The Platinum Rule

The Golden Rule Is Cute. The Platinum Rule Is Leadership.

I was teaching a lesson on the First Amendment — you know, that cornerstone of American democracy we should all be able to recite in our sleep.

I asked my class if anyone knew the actual words. A hand shot up. A student proudly offered:

“Do unto others as you would have done unto you?”

…So no. Not quite.
But adorable.

Kids (and honestly, plenty of adults) know the Golden Rule better than they know their constitutional rights. We drill “treat people the way you want to be treated” into them in preschool. We repeat it all the way through middle school, high school, and college. We use it to stop biting, stop yelling, stop being tiny tyrants to each other.

And because educators are human, I’ve even heard teachers break the Golden Rule while trying to reinforce it:

“Would you talk to your friends that way?!”
“Why are you using that tone with me?!”
“What if I spoke to YOU that way?!”

(Spoiler: this is never our best moment.)

But as much as I respect the Golden Rule — and honor it as step one of emotional literacy — it’s not the whole story. It’s training wheels.

Because here’s the lesson we learn as adults:

“Do unto others as they would have done unto them.”

My friend Jene Harmon calls this the Platinum Rule, and he’s right. It’s an upgrade. A level-up. A whole paradigm shift. (Full disclosure: even though Jene was the first person I heard say it, it’s also a book and a bit on How I Met Your Mother.)

And it’s shorthand for an entire philosophy:

  • Know your people.

  • Know their strengths.

  • Know their limits.

  • Support their weaknesses.

  • Don’t ask introverts to be extroverts or vice versa.

  • Love people in the language they recognize.

  • Don’t assume your way is the universal way.

  • Lead with empathy.

This is the difference between etiquette and leadership.
Between “I treat people kindly because that’s nice” and “I treat people the way they actually need.”

The Platinum Rule demands curiosity.
It demands humility.
t demands that we stop asking, “What would I want in this situation?” and start asking: “What do they need to feel safe, supported, and empowered?”

This is where self-awareness comes in.

One of my favorite leadership thinkers, John Amaechi, says:

“If you want to wield your power well, you have to know who you are.”

Amen.

You cannot practice the Platinum Rule without knowing your own wiring — your preferences, your tells, your triggers, your blind spots, your strengths, your needs. Self-awareness isn’t optional. It’s foundational.

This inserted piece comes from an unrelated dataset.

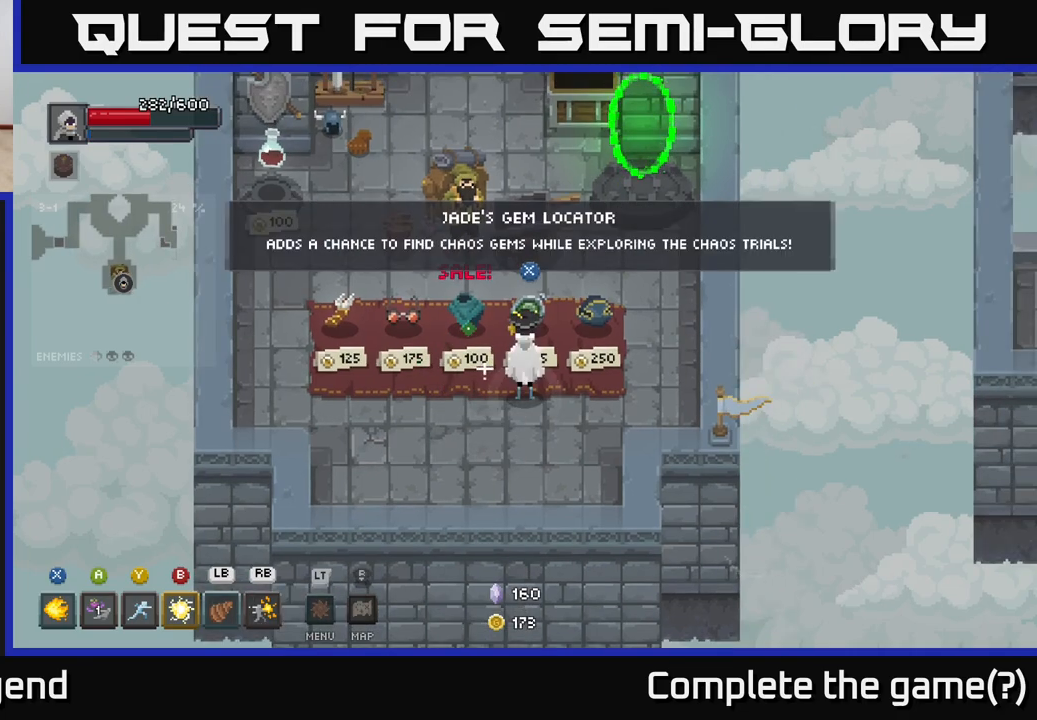
{"buttons": [], "left_stick": "center", "right_stick": "center", "events": []}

And fortunately, we live in a world full of tools that help us understand our patterns a little better.

Here are some I recommend to anyone who wants to lead with heart:

  1. Learn your Love Language. Yes, even in leadership. No, it’s not weird.
    Understanding your primary language (and the languages of the people around you) is one of the quickest shortcuts to connection.

  2. Assess your values. Your values don’t lie. They tell you what matters, what motivates you, what drains you, and what you will or won’t tolerate.
    Every time I’ve done a values assessment, I’ve walked away jaw-dropped at what’s true beneath the surface.

  3. Understand your cognitive and interpersonal style. MBTI, the Big Five, the Enneagram, StrengthsFinder — I don’t care which camp you’re in. Just pick one that helps you make meaning out of your own patterns.
    Awareness isn’t the finish line. It’s the doorway.

Once you know yourself, you can actually lead in ways that aren’t accidental, reactive, or default-mode.

And once you know your people, you can love them — teach them, guide them, partner with them — the way they need, not the way you would’ve wanted at their age or in their circumstances.

That’s the real work.
That’s the Platinum Rule.
That’s leadership.

Where in your life are you applying the Golden Rule, but the situation actually calls for the Platinum Rule? And what do you know about yourself that will help you lead differently this week?

P.S. The First Amendment is only 45 words. We should know this as well as we know any metal rule. 😉 “Congress shall make no law respecting an establishment of religion, or prohibiting the free exercise thereof; or abridging the freedom of speech, or of the press; or the right of the people peaceably to assemble, and to petition the Government for a redress of grievances.” Just for the record.